RcppParallel requires input of a Rcpp::NumericVector or Rcpp::NumericMatrix. I am able to transform between Eigen::MatrixXd and Rcpp::NumericMatrix thanks to a very helpful post here. In my example below, I reproduce one of the RcppParallel examples using this conversion. However, I find the performance hit of doing this appears too severe to make parallel computations worthwhile.

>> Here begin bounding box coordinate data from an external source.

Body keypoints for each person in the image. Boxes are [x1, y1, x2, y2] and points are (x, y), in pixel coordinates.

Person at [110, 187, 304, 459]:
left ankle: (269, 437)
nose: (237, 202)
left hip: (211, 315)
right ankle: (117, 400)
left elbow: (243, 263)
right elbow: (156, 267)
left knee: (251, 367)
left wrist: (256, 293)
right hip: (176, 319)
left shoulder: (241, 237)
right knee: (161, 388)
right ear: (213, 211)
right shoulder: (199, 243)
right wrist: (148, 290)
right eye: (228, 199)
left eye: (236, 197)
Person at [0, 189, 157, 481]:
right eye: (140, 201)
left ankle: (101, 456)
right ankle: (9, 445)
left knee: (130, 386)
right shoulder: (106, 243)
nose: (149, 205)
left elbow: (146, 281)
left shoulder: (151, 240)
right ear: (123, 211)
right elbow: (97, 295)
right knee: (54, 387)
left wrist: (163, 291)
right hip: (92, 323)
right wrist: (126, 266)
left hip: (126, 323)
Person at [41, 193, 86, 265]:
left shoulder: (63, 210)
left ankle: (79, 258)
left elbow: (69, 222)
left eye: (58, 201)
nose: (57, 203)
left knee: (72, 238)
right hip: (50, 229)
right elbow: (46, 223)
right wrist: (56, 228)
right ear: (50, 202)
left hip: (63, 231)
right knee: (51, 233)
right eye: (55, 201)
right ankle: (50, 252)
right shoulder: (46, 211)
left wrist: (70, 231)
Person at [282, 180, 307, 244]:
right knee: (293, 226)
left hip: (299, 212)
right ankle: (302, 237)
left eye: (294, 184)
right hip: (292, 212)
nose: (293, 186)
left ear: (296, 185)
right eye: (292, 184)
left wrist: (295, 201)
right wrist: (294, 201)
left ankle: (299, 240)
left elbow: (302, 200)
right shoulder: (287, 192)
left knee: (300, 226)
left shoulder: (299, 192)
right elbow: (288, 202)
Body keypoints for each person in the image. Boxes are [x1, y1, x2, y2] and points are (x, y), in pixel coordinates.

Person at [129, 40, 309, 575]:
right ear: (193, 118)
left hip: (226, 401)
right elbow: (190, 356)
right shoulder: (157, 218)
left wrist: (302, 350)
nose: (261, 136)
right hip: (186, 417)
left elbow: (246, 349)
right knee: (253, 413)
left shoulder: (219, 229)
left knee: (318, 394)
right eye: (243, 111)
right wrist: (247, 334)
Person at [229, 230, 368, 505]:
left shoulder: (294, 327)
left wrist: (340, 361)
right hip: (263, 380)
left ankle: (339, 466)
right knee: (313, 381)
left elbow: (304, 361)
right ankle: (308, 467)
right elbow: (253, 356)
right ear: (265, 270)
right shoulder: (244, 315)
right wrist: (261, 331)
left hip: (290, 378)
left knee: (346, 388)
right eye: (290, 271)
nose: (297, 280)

My questions are as follows:
- Can an
RcppParallelworker take/operate on anEigen::MatrixXddirectly? - Can anybody suggest an alternative method of parallelizing a loop involving a significant amount of
Eigen-specific matrix algebra?
Some further information:
- Re-writing my entire program to not use
Eigenis very undesirable. - My local machine is an M1 Mac; I have access to servers running Ubuntu so can move to that environment if that might help.
Here is an example from the RcppParallel documentation, and a modification with Eigen classes that does compile and run and give the right answer, but incurs a substantial performance hit. My desired outcome is to be able to input and output the Eigen classed objects, without incurring this performance hit-- either with RcppParallel or some other method of parallelization.
Note that this case doesn't even cover what I actually want, which is to be able to use Eigen::MatrixXd etc within the RcppParallel Worker. The RcppParallel documentation appears to explicitly advise against doing this type of conversion within the Worker: "The code that you write within parallel workers should not call the R or Rcpp API in any fashion. ". Nonetheless, even the below incurs a performance hit, which has me wondering about the overall feasibility of what I would like to do here.
#include <Rcpp.h>
#include <RcppEigen.h>
// [[Rcpp::depends(RcppEigen)]]
using namespace Rcpp;
// [[Rcpp::depends(RcppParallel)]]
#include <RcppParallel.h>
using namespace RcppParallel;
#include <math.h>
// Square root all the elements in a big matrix
struct SquareRoot : public Worker {
const RMatrix<double> input;
RMatrix<double> output;
// Constructor
SquareRoot(const NumericMatrix input, NumericMatrix output) : input(input), output(output) {}
// Call operator
void operator()(std::size_t begin,std::size_t end) {
std::transform(input.begin()+begin,
input.begin()+end,
output.begin()+begin,
(double(*)(double)) sqrt);
}
};
// [[Rcpp::export]]
NumericMatrix parallelMatrixSqrt(NumericMatrix x) {
NumericMatrix output(x.nrow(),x.ncol());
SquareRoot mysqrt(x,output);
parallelFor(0,x.length(),mysqrt,100);
return output;
}
// Try it with an Eigen input and output, compare performance
// [[Rcpp::export]]
Eigen::MatrixXd parallelMatrixSqrtEigen(Eigen::MatrixXd x) {
// Convert to NumericMatrix
SEXP s = wrap(x);
NumericMatrix output(x.rows(),x.cols());
NumericMatrix xR(s);
// Do the parallel computations
SquareRoot mysqrt(xR,output);
parallelFor(0,xR.length(),mysqrt,100);
// Convert back
Eigen::MatrixXd s2 = as<Eigen::MatrixXd>(output);
return s2;
}
Performance:
codepath <- "~/work/projects/misc/rcppparallel"
codefile <- "try-rcppparallel.cpp"
library(Rcpp)
library(RcppParallel)
sourceCpp(file.path(codepath,codefile))
n <- 1000
mm <- matrix(rnorm(n*n)^2,n,n)
microbenchmark::microbenchmark(
sqrt(mm),
parallelMatrixSqrt(mm),
parallelMatrixSqrtEigen(mm)
)
Results:
Unit: microseconds
expr min lq mean median uq max neval cld
sqrt(mm) 1179.242 1294.6775 1692.3123 1384.7955 1464.213 3581.924 100 b
parallelMatrixSqrt(mm) 321.973 496.3665 909.3078 571.0685 784.617 3582.785 100 a
parallelMatrixSqrtEigen(mm) 3223.133 3504.1675 4422.4277 4071.7715 5313.190 6737.735 100 c
A major thank you in advance!